Sometimes, close enough…is just NOT CLOSE ENOUGH. When it comes to developers building location-aware apps, more often than not, they decide to use formulas that compromise accuracy for quicker results.
Now while quicker results are just fine for most simple applications, there are times when you need the highest degree of geo-spatial accuracy in order to provide pinpoint results for the user. The funny part is, mobile developers in general are missing this critical formulaic implementation, as it pertains to enterprise level economic calculations. WTH am I talking about, you ask? Well, let me explain.
Let’s say you have a client in the OTR Trucking business, who needs to calculate fuel prices based on location, distances between refueling stations, load destinations, weigh stations, toll-roads, detours, etc…all on the fly and in as precise a measure as possible? What if I told you that many transport companies have learned the art of, “rolling into weigh stations on fumes”, in order to save significant money and delivery delays based on weight? This practice is quite common in fact, and a credit to the OTR folks knowing how, when, and where to save at a maximum level. Since savings equal more profit, you can’t help but be impressed with how trucking companies and truckers in general, have cleverly overcome the significant obstacles in the way of them bringing us our daily goods.
So what do these things have to do with “precise” GeoLocational strategies?

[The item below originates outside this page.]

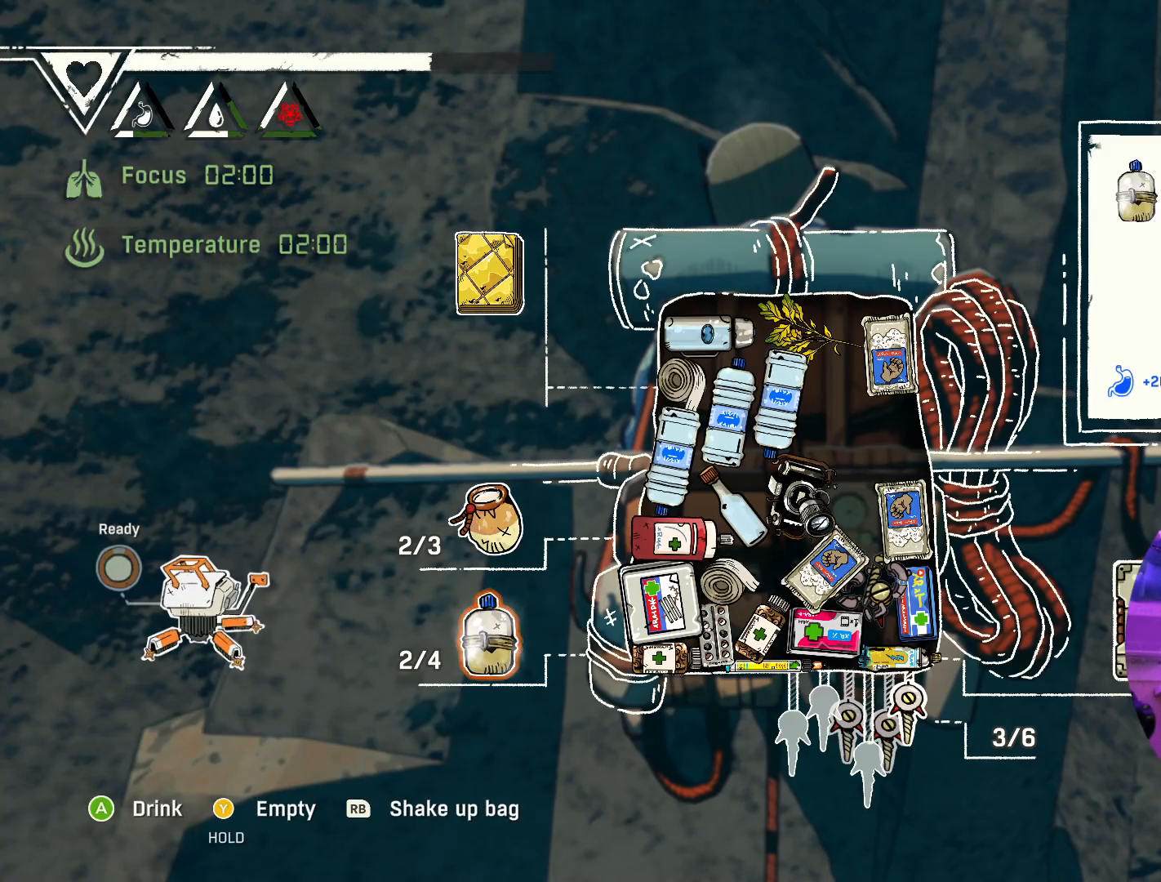
{"buttons": [], "left_stick": "center", "right_stick": "center", "events": []}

And does it really matter that much? Answer: YES!
If we go back to our previous questions, let’s suppose a trucking company in Nebraska has a major load to be taken to Washington D.C.. With every twist and turn aside, assuming we could drive straight to D.C. as the crow flys, and for the sake of argument, supposing our headquarters is calculating costs using the three GeoLocational formulas known: Haversine, Spherical Law of Cosines, and Vincenty Formula, what are the results? Let’s take a mathematical peek.

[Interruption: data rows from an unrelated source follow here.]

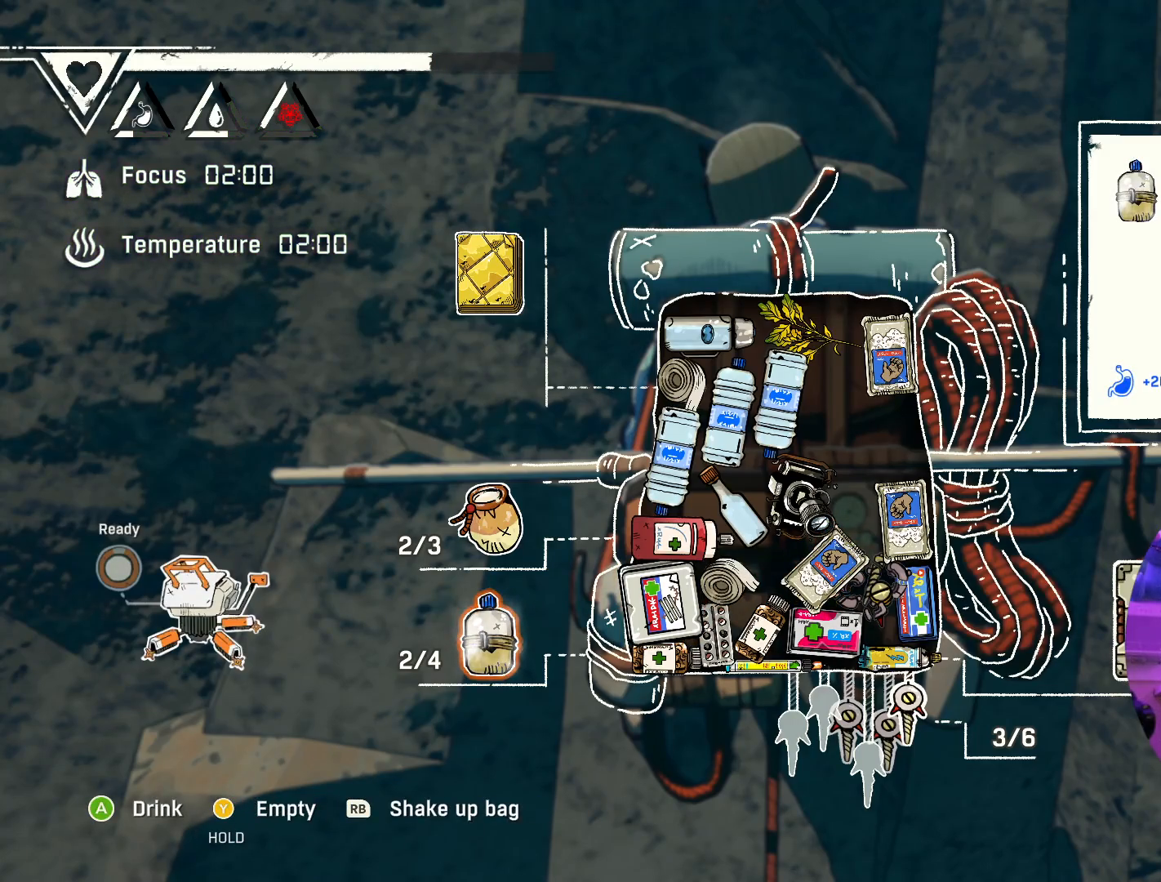
{"buttons": [], "left_stick": "center", "right_stick": "center", "events": []}
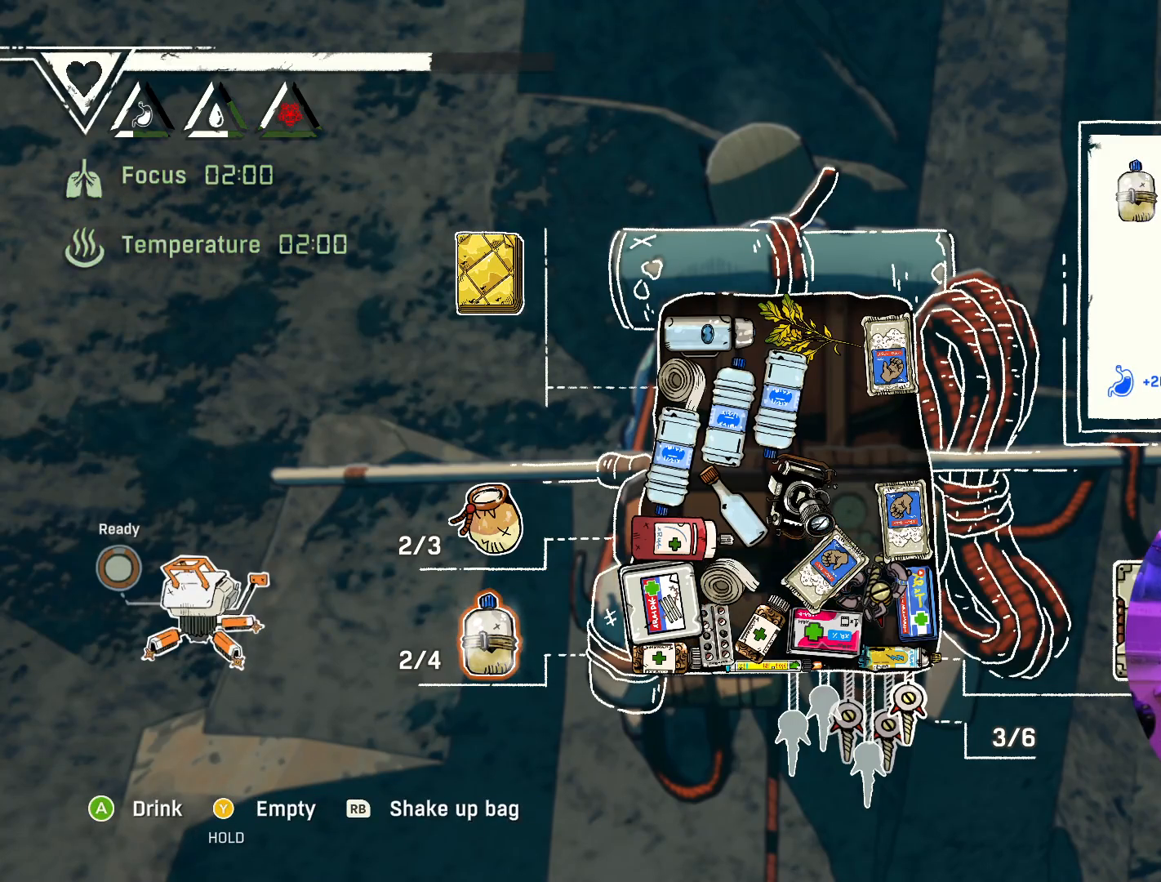
{"buttons": [], "left_stick": "center", "right_stick": "center", "events": []}
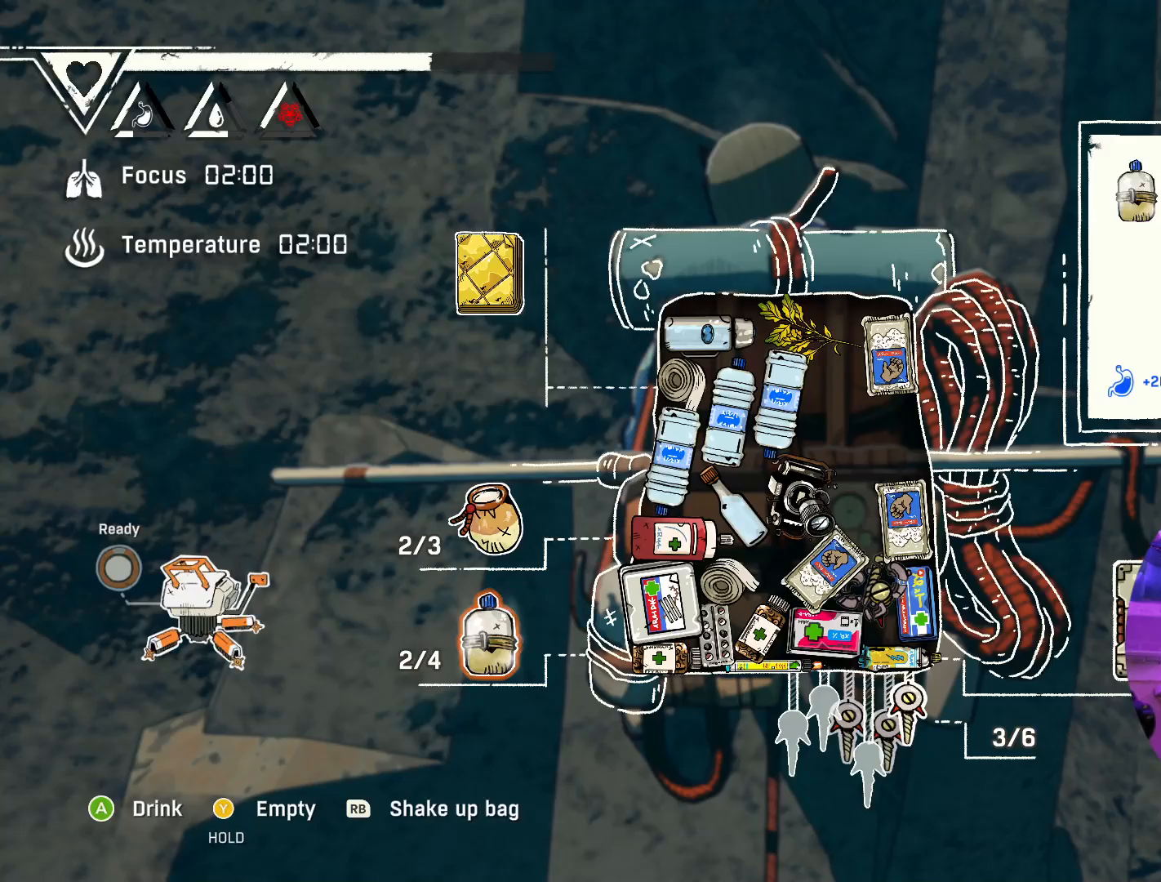
{"buttons": [], "left_stick": "center", "right_stick": "down", "events": [[250, "right_stick", "down"]]}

Using the most popular GeoLocational formulas in the mobile development space, Haversine and the Spherical Law of Cosines (vs. Vincenty), we would end up missing our D.C. destination by as much as 53km (or 33 miles). If we had calculated location via Vincenty, we would have nailed the heart of our delivery location in Washington down to 5mm!! So regardless of how bad your math is, 33 miles off versus 5mm, is quite significant.
Moreover, this example was based on the idea that we would get to Washington D.C. “as the crow flys”, which we certainly cannot. Therefore, calculations using the most popular GeoLocational formulas (Haversine & Law of Cosines), would put us off even more!

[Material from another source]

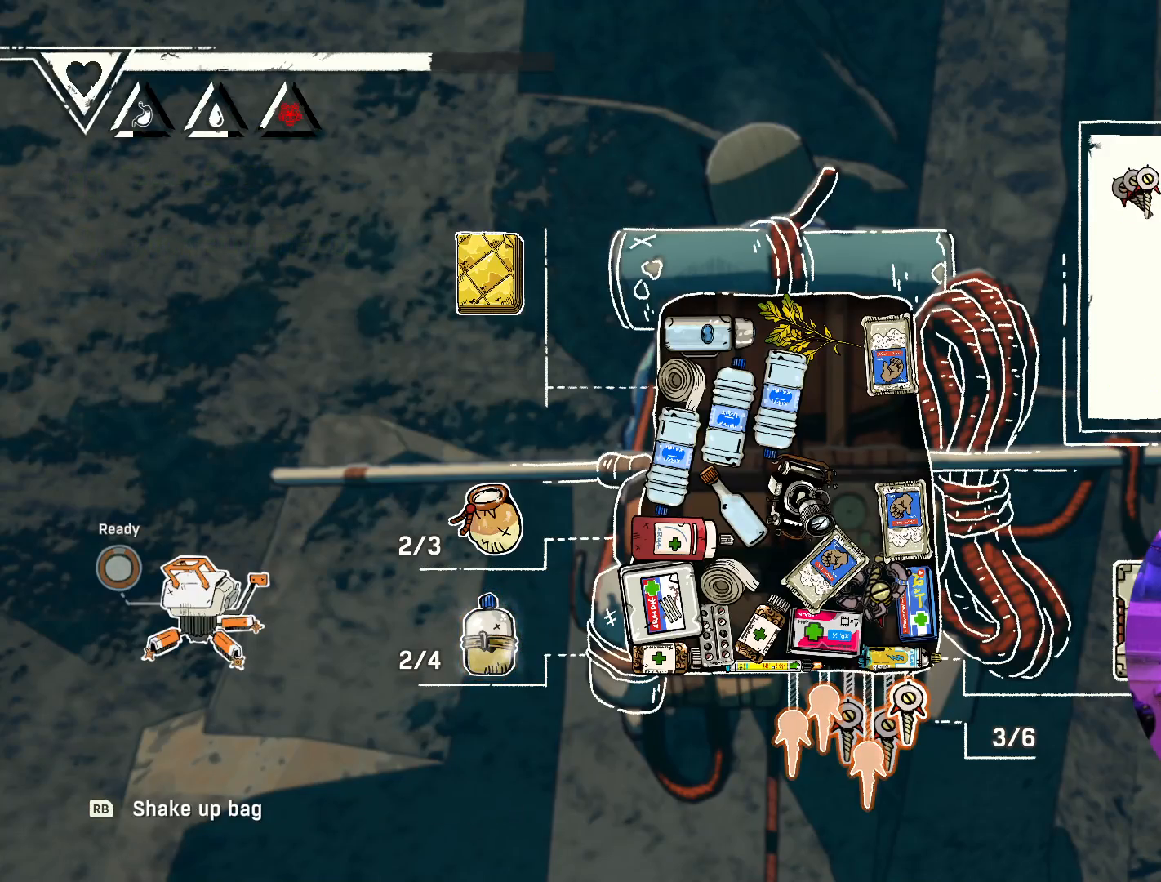
{"buttons": [], "left_stick": "center", "right_stick": "up", "events": [[83, "right_stick", "up"]]}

At the end of the day, what does knowing this actually do for us anyway? Maybe more to the point would be, what would I do (as a developer) knowing this information? Well it’s quite simple to me, I would build two products that “spoke” to each other: a desktop app that pushes data to a mobile app.
The desktop app would process the distance equations, calculate stops, turns, weigh stations, toll roads, weather and traffic congestion, and fuel prices in real time. The desktop app would then “push” that live data out to the mobile app, and the mobile app could sync itself in real time with the data coming from the desktop portal. Working in concert, the desktop app could perform the heavy lifting by processing massive amounts of real time data calculations and running formulas, while the mobile app sat in wait for the “approved & certified” notifications to come its way. When it’s all said and done, the guesswork is eliminated for the driver, money and time are saved in multitude for the business (which equals greater profit), and operating efficiency is not only perfected, but sustained!
All because a smart developer paid attention to the importance of hyper GeoLocational accuracy! Now imagine that?